-- What to work on --
Output every line below as it stands, dropping only the images.

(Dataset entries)
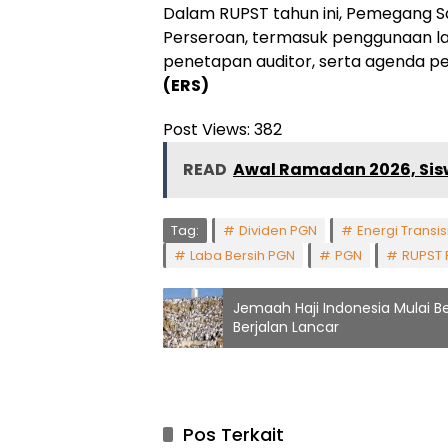
Dalam RUPST tahun ini, Pemegang S
Perseroan, termasuk penggunaan la
penetapan auditor, serta agenda p
(ERS)
Post Views:
382
READ
Awal Ramadan 2026, Sisw
Tag:
Dividen PGN
Energi Transis
Laba Bersih PGN
PGN
RUPST
Jemaah Haji Indonesia Mulai B
Berjalan Lancar
Pos Terkait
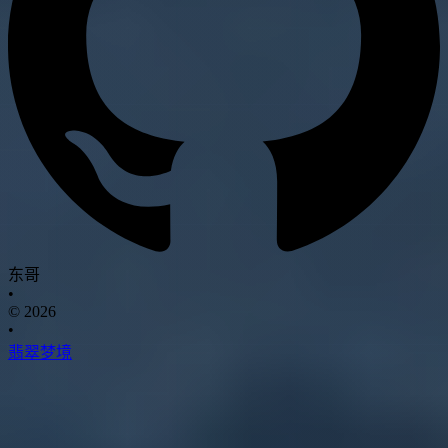
东哥
•
© 2026
•
翡翠梦境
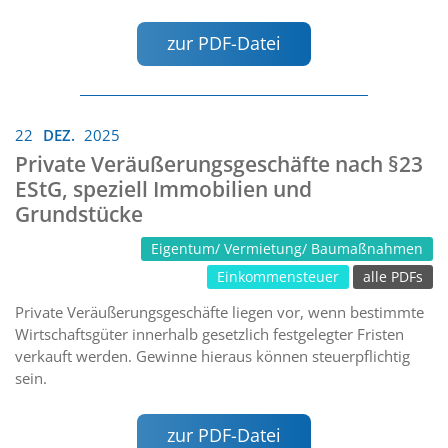
zur PDF-Datei
22
DEZ.
2025
Private Veräußerungsgeschäfte nach §23
EStG, speziell Immobilien und
Grundstücke
Eigentum/ Vermietung/ Baumaßnahmen
Einkommensteuer
alle PDFs
Private Veräußerungsgeschäfte liegen vor, wenn bestimmte
Wirtschaftsgüter innerhalb gesetzlich festgelegter Fristen
verkauft werden. Gewinne hieraus können steuerpflichtig
sein.
zur PDF-Datei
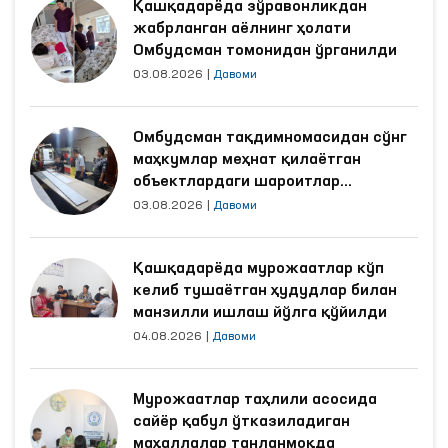
Қашқадарёда зўравонликдан
жабрланган аёлнинг ҳолати
Омбудсман томонидан ўрганилди
03.08.2026
|
Давоми
Омбудсман тақдимномасидан сўнг
маҳкумлар меҳнат қилаётган
объектлардаги шароитлар
яхшиланди
03.08.2026
|
Давоми
Қашқадарёда мурожаатлар кўп
келиб тушаётган ҳудудлар билан
манзилли ишлаш йўлга қўйилди
04.08.2026
|
Давоми
Мурожаатлар таҳлили асосида
сайёр қабул ўтказиладиган
маҳаллалар танланмоқда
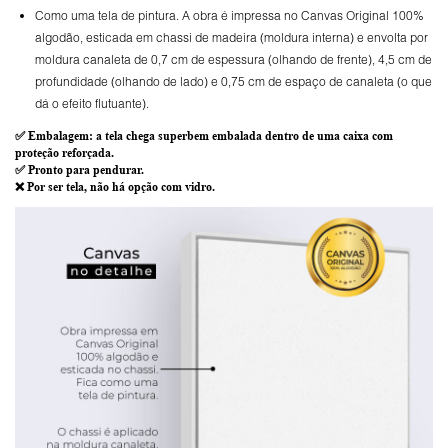
Como uma tela de pintura. A obra é impressa no Canvas Original 100%
algodão, esticada em chassi de madeira (moldura interna) e envolta por
moldura canaleta de 0,7 cm de espessura (olhando de frente), 4,5 cm de
profundidade (olhando de lado) e 0,75 cm de espaço de canaleta (o que
dá o efeito flutuante).
✅
Embalagem
: a tela chega superbem embalada dentro de uma caixa com
proteção reforçada.
✅
Pronto para
pendurar.
❌ Por ser tela,
não há opção com vidro
.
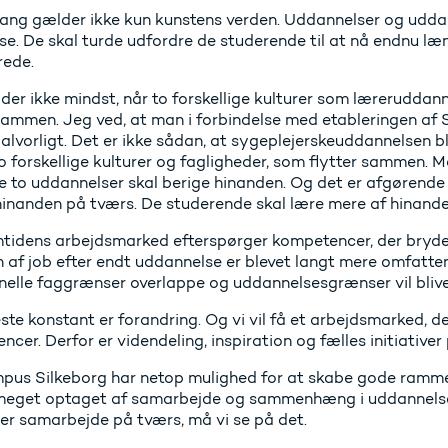
gang gælder ikke kun kunstens verden. Uddannelser og uddan
se. De skal turde udfordre de studerende til at nå endnu l
ede.
der ikke mindst, når to forskellige kulturer som lærerudda
 sammen. Jeg ved, at man i forbindelse med etableringen af
alvorligt. Det er ikke sådan, at sygeplejerskeuddannelsen bl
to forskellige kulturer og fagligheder, som flytter samm
e to uddannelser skal berige hinanden. Og det er afgørende 
inanden på tværs. De studerende skal lære mere af hinande
mtidens arbejdsmarked efterspørger kompetencer, der bryde
n af job efter endt uddannelse er blevet langt mere omfatte
onelle faggrænser overlappe og uddannelsesgrænser vil bliv
ste konstant er forandring. Og vi vil få et arbejdsmarked, 
cer. Derfor er videndeling, inspiration og fælles initiative
us Silkeborg har netop mulighed for at skabe gode rammer
meget optaget af samarbejde og sammenhæng i uddannelsess
rer samarbejde på tværs, må vi se på det.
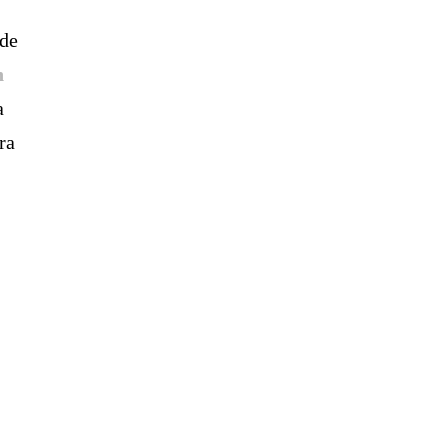
 de
n
a
ra
s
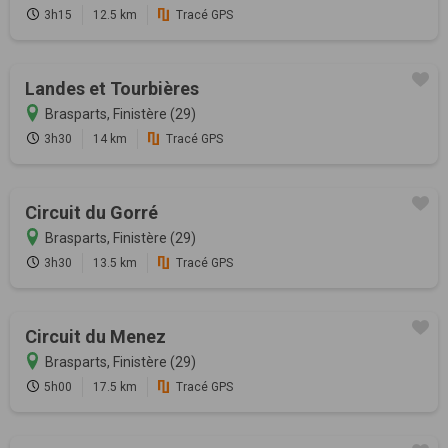
3h15
12.5 km
Tracé GPS
Landes et Tourbières
Brasparts, Finistère (29)
3h30
14 km
Tracé GPS
Circuit du Gorré
Brasparts, Finistère (29)
3h30
13.5 km
Tracé GPS
Circuit du Menez
Brasparts, Finistère (29)
5h00
17.5 km
Tracé GPS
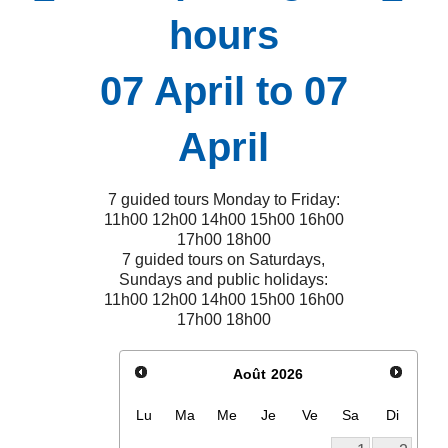
hours
07 April to 07
April
7 guided tours Monday to Friday:
11h00 12h00 14h00 15h00 16h00
17h00 18h00
7 guided tours on Saturdays,
Sundays and public holidays:
11h00 12h00 14h00 15h00 16h00
17h00 18h00
Août
2026
Lu
Ma
Me
Je
Ve
Sa
Di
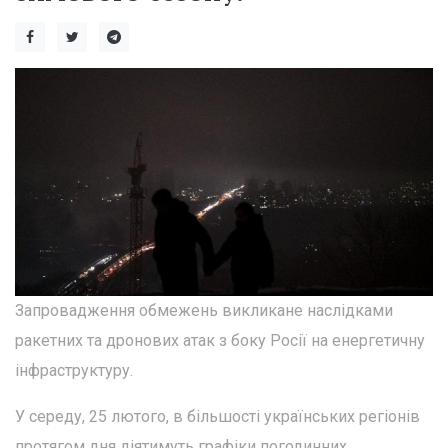
Запровадження обмежень викликане наслідками
ракетних та дронових атак з боку Росії на енергетичну
інфраструктуру.
У середу, 25 лютого, в більшості українських регіонів
протягом дня діятимуть графіки погодинних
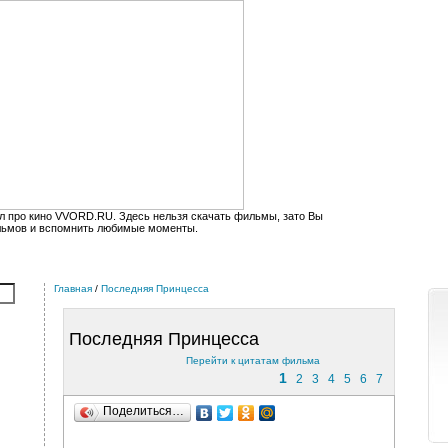
л про кино VVORD.RU. Здесь нельзя скачать фильмы, зато Вы
льмов и вспомнить любимые моменты.
Главная
/
Последняя Принцесса
Последняя Принцесса
Перейти к цитатам фильма
1
2
3
4
5
6
7
Поделиться…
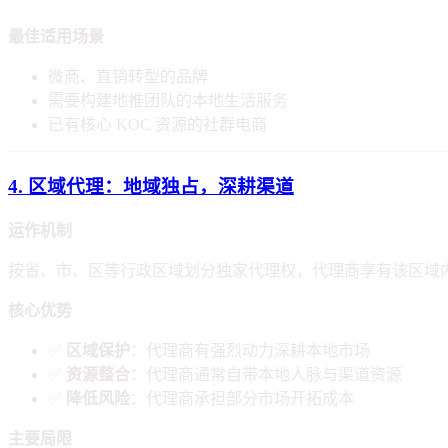
最佳适用场景
微商、直销转型的品牌
需要构建地推团队的本地生活服务
已有核心 KOC 资源的社群电商
4. 区域代理：地域独占，深耕渠道
运作机制
按省、市、区等行政区域划分独家代理权，代理商享有该区域
核心优势
✅
区域保护
：代理商有强烈动力深耕本地市场
✅
资源整合
：代理商通常自带本地人脉与渠道资源
✅
降低风险
：代理商承担部分市场开拓成本
主要局限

-- Response to this exercise --
Dalam RUPST tahun ini, Pemegang S
Perseroan, termasuk penggunaan la
penetapan auditor, serta agenda p
(ERS)
Post Views:
382
READ
Awal Ramadan 2026, Sisw
Tag:
Dividen PGN
Energi Transis
Laba Bersih PGN
PGN
RUPST
Jemaah Haji Indonesia Mulai B
Berjalan Lancar
Pos Terkait
东哥
•
© 2026
•
翡翠梦境
zur PDF-Datei
22
DEZ.
2025
Private Veräußerungsgeschäfte nach §23
EStG, speziell Immobilien und
Grundstücke
Eigentum/ Vermietung/ Baumaßnahmen
Einkommensteuer
alle PDFs
Private Veräußerungsgeschäfte liegen vor, wenn bestimmte
Wirtschaftsgüter innerhalb gesetzlich festgelegter Fristen
verkauft werden. Gewinne hieraus können steuerpflichtig
sein.
zur PDF-Datei
Қашқадарёда зўравонликдан
жабрланган аёлнинг ҳолати
Омбудсман томонидан ўрганилди
03.08.2026
|
Давоми
Омбудсман тақдимномасидан сўнг
маҳкумлар меҳнат қилаётган
объектлардаги шароитлар
яхшиланди
03.08.2026
|
Давоми
Қашқадарёда мурожаатлар кўп
келиб тушаётган ҳудудлар билан
манзилли ишлаш йўлга қўйилди
04.08.2026
|
Давоми
Мурожаатлар таҳлили асосида
сайёр қабул ўтказиладиган
маҳаллалар танланмоқда
Como uma tela de pintura. A obra é impressa no Canvas Original 100%
algodão, esticada em chassi de madeira (moldura interna) e envolta por
moldura canaleta de 0,7 cm de espessura (olhando de frente), 4,5 cm de
profundidade (olhando de lado) e 0,75 cm de espaço de canaleta (o que
dá o efeito flutuante).
✅
Embalagem
: a tela chega superbem embalada dentro de uma caixa com
proteção reforçada.
✅
Pronto para
pendurar.
❌ Por ser tela,
não há opção com vidro
.
gang gælder ikke kun kunstens verden. Uddannelser og uddan
se. De skal turde udfordre de studerende til at nå endnu l
ede.
der ikke mindst, når to forskellige kulturer som lærerudda
 sammen. Jeg ved, at man i forbindelse med etableringen af
alvorligt. Det er ikke sådan, at sygeplejerskeuddannelsen bl
to forskellige kulturer og fagligheder, som flytter samm
e to uddannelser skal berige hinanden. Og det er afgørende 
inanden på tværs. De studerende skal lære mere af hinande
mtidens arbejdsmarked efterspørger kompetencer, der bryde
n af job efter endt uddannelse er blevet langt mere omfatte
onelle faggrænser overlappe og uddannelsesgrænser vil bliv
ste konstant er forandring. Og vi vil få et arbejdsmarked, 
cer. Derfor er videndeling, inspiration og fælles initiative
us Silkeborg har netop mulighed for at skabe gode rammer
meget optaget af samarbejde og sammenhæng i uddannelsess
rer samarbejde på tværs, må vi se på det.
 de
n
a
ra
s
3h15
12.5 km
Tracé GPS
Landes et Tourbières
Brasparts, Finistère (29)
3h30
14 km
Tracé GPS
Circuit du Gorré
Brasparts, Finistère (29)
3h30
13.5 km
Tracé GPS
Circuit du Menez
Brasparts, Finistère (29)
5h00
17.5 km
Tracé GPS
hours
07 April to 07
April
7 guided tours Monday to Friday:
11h00 12h00 14h00 15h00 16h00
17h00 18h00
7 guided tours on Saturdays,
Sundays and public holidays:
11h00 12h00 14h00 15h00 16h00
17h00 18h00
Août
2026
Lu
Ma
Me
Je
Ve
Sa
Di
Запровадження обмежень викликане наслідками
ракетних та дронових атак з боку Росії на енергетичну
інфраструктуру.
У середу, 25 лютого, в більшості українських регіонів
протягом дня діятимуть графіки погодинних
л про кино VVORD.RU. Здесь нельзя скачать фильмы, зато Вы
льмов и вспомнить любимые моменты.
Главная
/
Последняя Принцесса
Последняя Принцесса
Перейти к цитатам фильма
1
2
3
4
5
6
7
Поделиться…
最佳适用场景
微商、直销转型的品牌
需要构建地推团队的本地生活服务
已有核心 KOC 资源的社群电商
4. 区域代理：地域独占，深耕渠道
运作机制
按省、市、区等行政区域划分独家代理权，代理商享有该区域
核心优势
✅
区域保护
：代理商有强烈动力深耕本地市场
✅
资源整合
：代理商通常自带本地人脉与渠道资源
✅
降低风险
：代理商承担部分市场开拓成本
主要局限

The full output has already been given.